Another variable with an impact on the model solution, especially in terms of OFP, is the ${}^{\circ }$API of the hydrocarbon. In the fourth experiment, the response of the model was then verified by selecting two different types of oil including an Arabian Light belonging to the lighter density class (${}^{\circ }$API = 37.8) and the heavy Katrina oil (${}^{\circ }$API = 10.7). The comparison between the OFPs (Figure 5D,E) shows a notable difference in evaporation rates which can reach 37% of the volume spilled with light oils, but only 10% with heavy oils. The high density of the Katrina oil ($\rho >1$) ) induces its process of dispersion along the water column (Figure 5E), with a tendency to increase over time and reach approximately 20% after 72 h. Consequently, the percentages of oil beached on the coast and those present on the sea surface change.

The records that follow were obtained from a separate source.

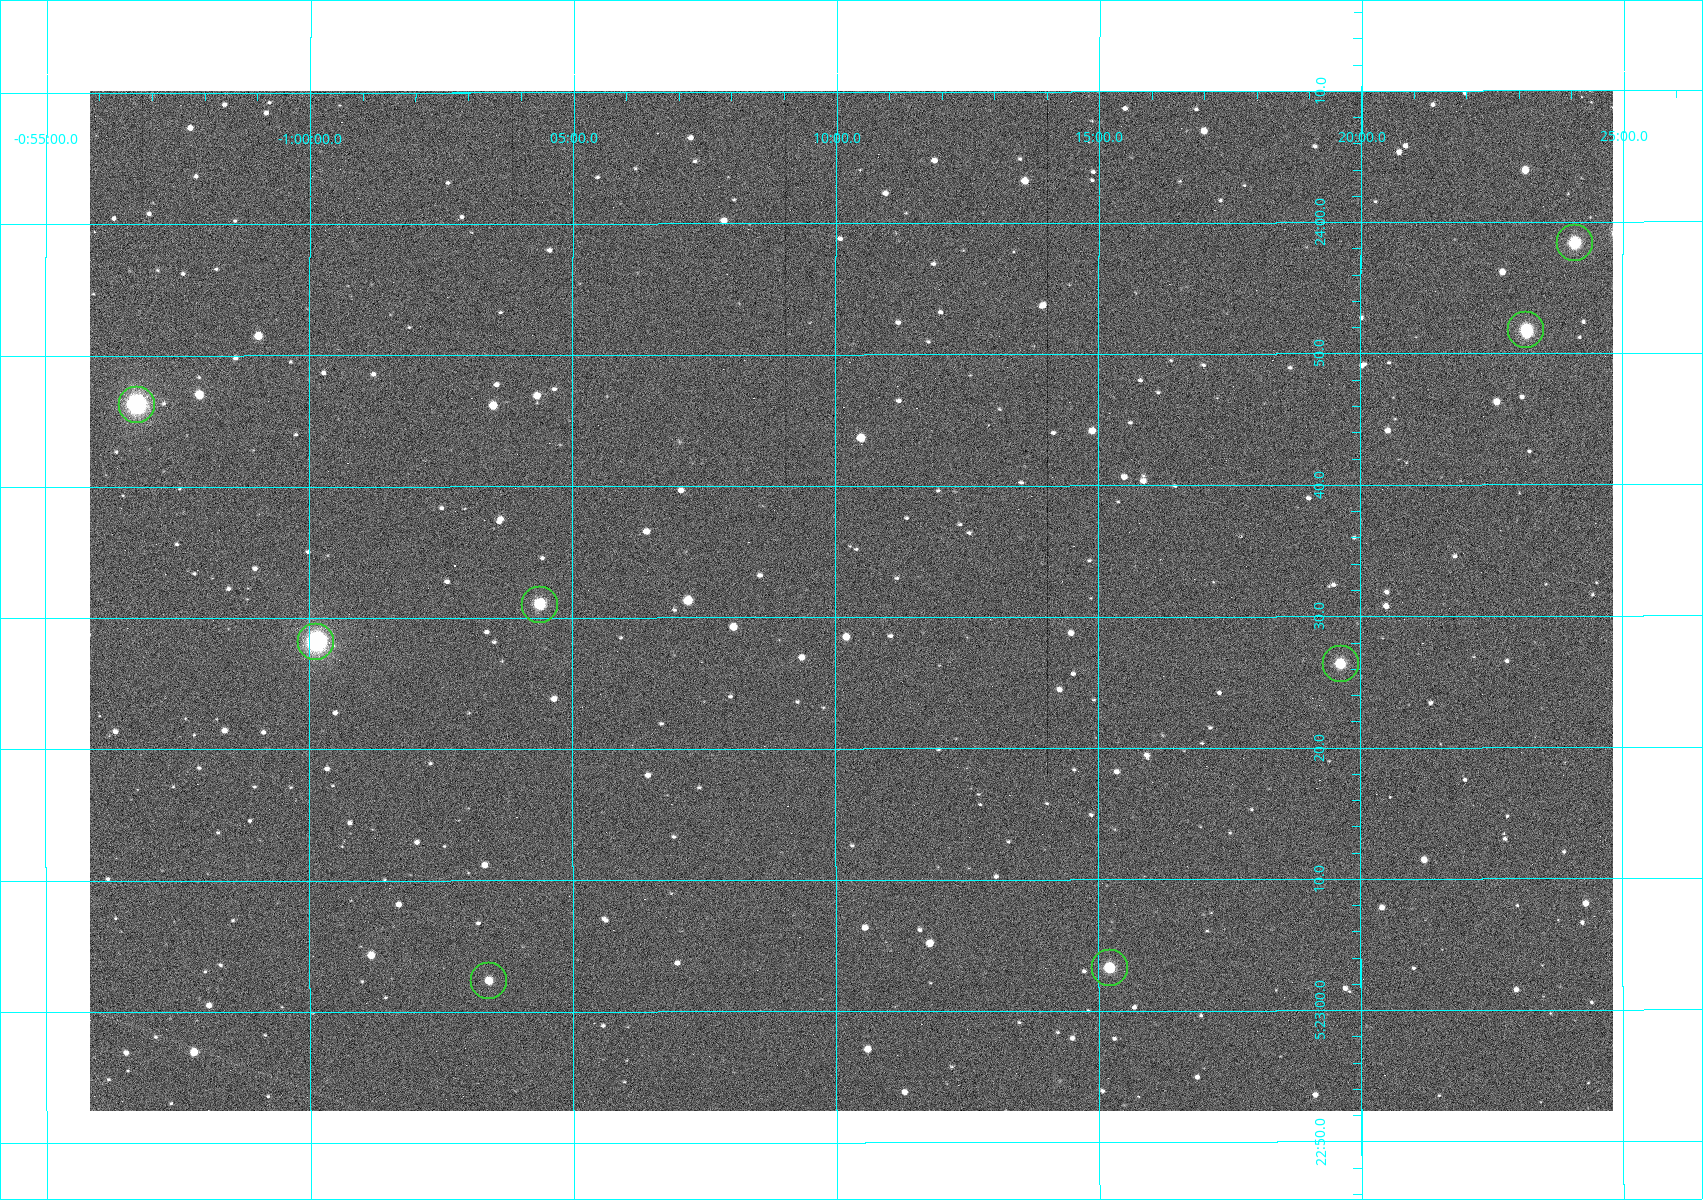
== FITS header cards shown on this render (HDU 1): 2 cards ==
NAXIS1  =                 1523
NAXIS2  =                 1020

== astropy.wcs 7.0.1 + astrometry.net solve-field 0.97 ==
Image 1523 x 1020 px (HDU 1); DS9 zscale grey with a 90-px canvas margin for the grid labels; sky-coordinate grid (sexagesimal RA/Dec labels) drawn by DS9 from the SOLVED WCS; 8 Tycho-2 reference stars matched to detected sources circled (green)
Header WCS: RA---TAN/DEC--TAN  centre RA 05:23:31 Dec -01:10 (80.88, -1.17 deg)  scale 1.14 arcsec/px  FOV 29.0' x 19.4'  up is +90 deg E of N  parity flipped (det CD > 0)
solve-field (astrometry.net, Tycho-2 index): VERIFIED the header's WCS against the Tycho-2 star catalogue (8 matches, 0 conflicts) and refined it, rather than solving blind
Solved WCS: RA---TAN-SIP/DEC--TAN-SIP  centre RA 05:23:31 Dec -01:10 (80.88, -1.17 deg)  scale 1.14 arcsec/px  FOV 29.0' x 19.4'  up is +90 deg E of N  parity flipped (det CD > 0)
The solver's refit moves the header's centre by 0.97 arcsec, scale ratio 1.001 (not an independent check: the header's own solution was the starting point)
Tycho-2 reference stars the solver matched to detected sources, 8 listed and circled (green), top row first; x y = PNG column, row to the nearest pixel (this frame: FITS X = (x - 90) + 1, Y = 1020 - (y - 93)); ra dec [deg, ICRS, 3 dp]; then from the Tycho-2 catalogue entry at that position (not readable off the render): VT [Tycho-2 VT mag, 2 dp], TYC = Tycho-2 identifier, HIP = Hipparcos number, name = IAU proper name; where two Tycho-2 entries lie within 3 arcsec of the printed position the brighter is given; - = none
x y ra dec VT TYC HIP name
1575 245 80.993 -1.402 10.12 4753-1097-1 - -
1526 332 80.966 -1.386 10.33 4753-1182-1 - -
137 407 80.943 -0.946 8.91 4753-387-1 - -
540 607 80.879 -1.073 10.48 4753-1534-1 - -
316 644 80.867 -1.002 7.84 4753-1205-1 25199 -
1341 666 80.860 -1.327 11.24 4753-1591-1 - -
1110 970 80.764 -1.254 10.69 4753-1358-1 - -
489 983 80.760 -1.057 11.82 4753-1463-1 - -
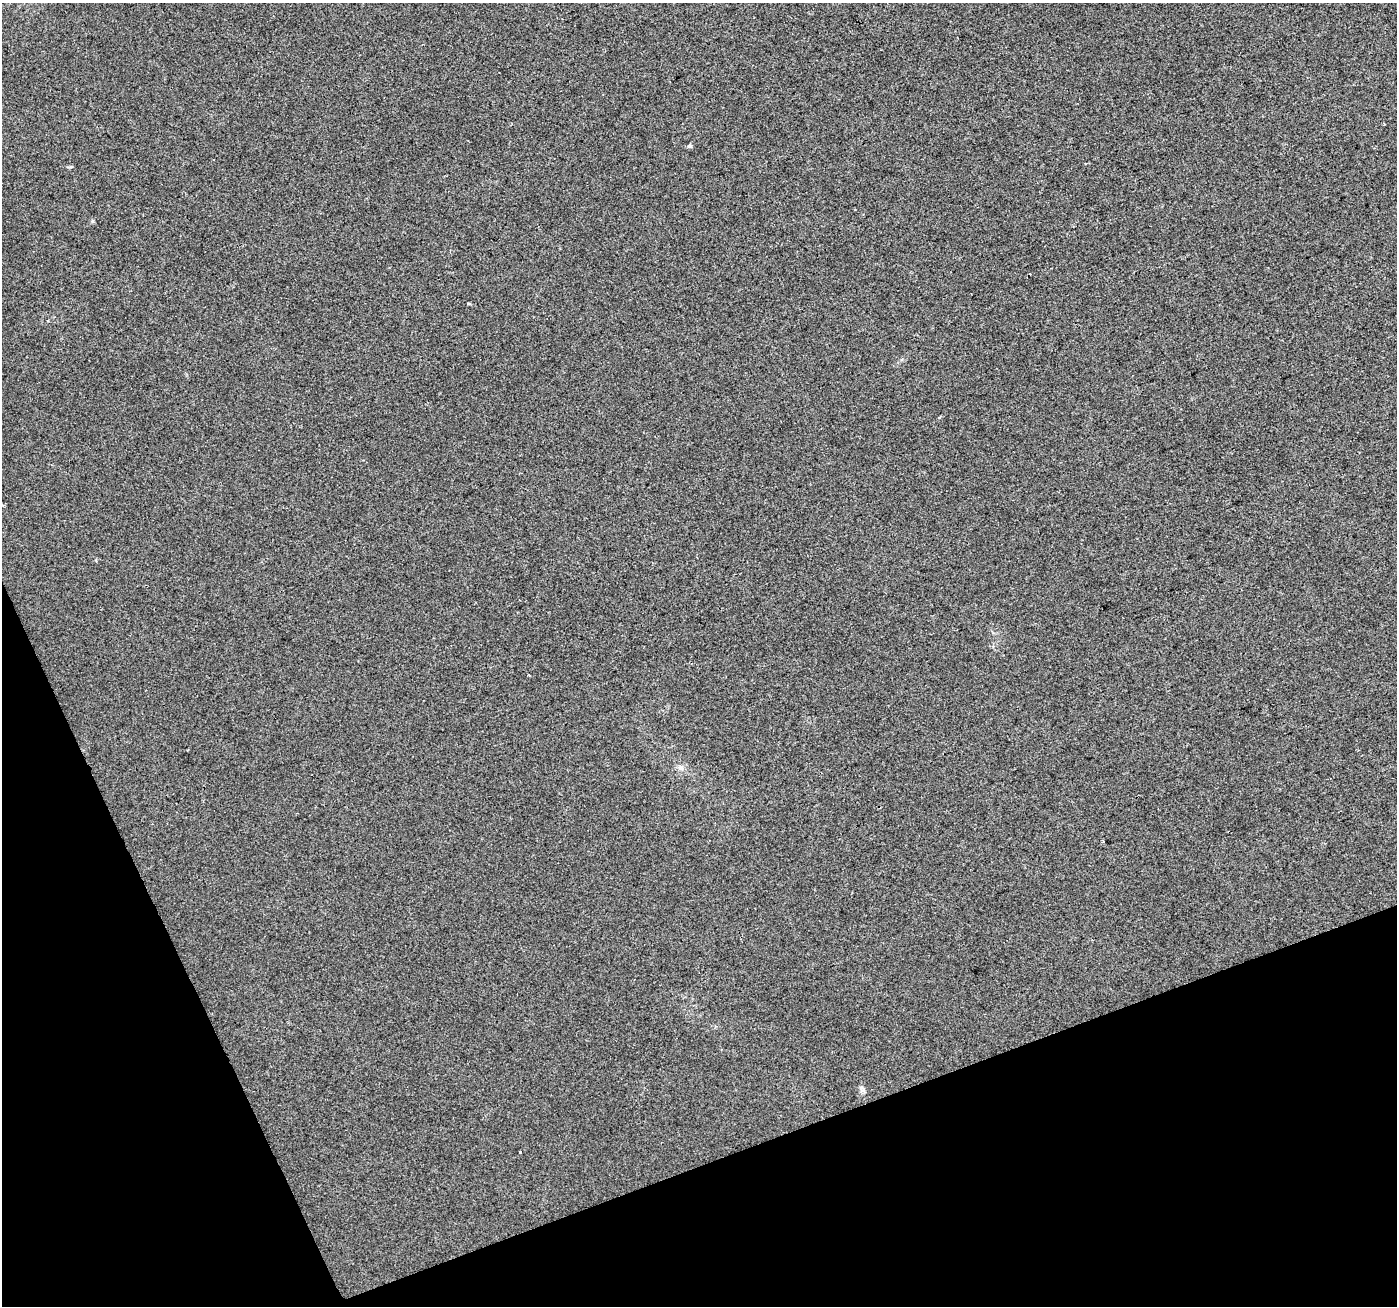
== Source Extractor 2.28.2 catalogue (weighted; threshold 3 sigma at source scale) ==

4. Discussion and Conclusions

This work has presented an oil spill prediction system, operational in the Western and Central Mediterranean Sea since July 2020 and used by the Italian Coast Guard and MATTM. The system is very complex and based on a marine circulation forecasting model coupled with an atmospheric one. Thanks to a very simple and user friendly interface, the GUI, the end users may dialogue with the oil spill prediction model, producing simulations of transport and fate of an oil spill under Nearly-Real Time hydrodynamic conditions. This kind of information may be very useful for planning the mitigation actions. By means of the GUI it is possible to realize in a simple way several different scenarios, in absence of precise details about the initial conditions, in order to reduce the uncertainties in the prediction. In fact, as demonstrated by the tests, the type of spill (massive or constant over time) can determine a significant difference in the concentration of oil-slick on the sea surface. This is due to the action of the spatial and temporal variability of the advection fields that act during the oil-spill modifying the oil concentration. Even the type of oil (${}^{\circ }$API) has a significant impact on the evolution of OFP, especially on the fraction that tends to evaporate (${}^{\circ }$API belonging to the light classes) and on that to disperse in the water column (${}^{\circ }$API belonging to the heavy class). Consequently, the fraction of oil that remains on the sea surface represents an estimate of the initially dispersed percentage that should be recovered. Furthermore, close to the coast, or where the circulation is not adequately resolved by the hydrodynamic forecasting system, it is necessary to carry out further scenarios by correcting the numerical solution through the inclusion of the Wind Drift Correction term effect. This term, as previously seen, can considerably modify both the evolution of the OFPs (due to the occurrence of the beaching process) and the spatial distribution of the concentration.

The oil spill prediction system is actually used for real pollution emergencies, and also in case of antipollution exercises at sea, such as the recent one named POLLEX2020, coordinated by the Coast Guard to test their intervention readiness. Actually, the system takes partially into account two of the three hierarchical levels (strategic and tactical) of a DSS System (Figure 7), as described in Psafratsis and Ziogas [19] and Rademeyer and Lubinsky [54]. It provides an important support to identify the risk assessment of oil spills and may improve the management of the emergencies, minimizing the environmental and the economic damages.

In the future, the modular design of the GUI will permit also to complete the tactical level, including a risk analysis scientific module dedicated to the probability of oil spill impacts. This will reduce much of the actual subjective component in the decision-making processes in the Italian seas.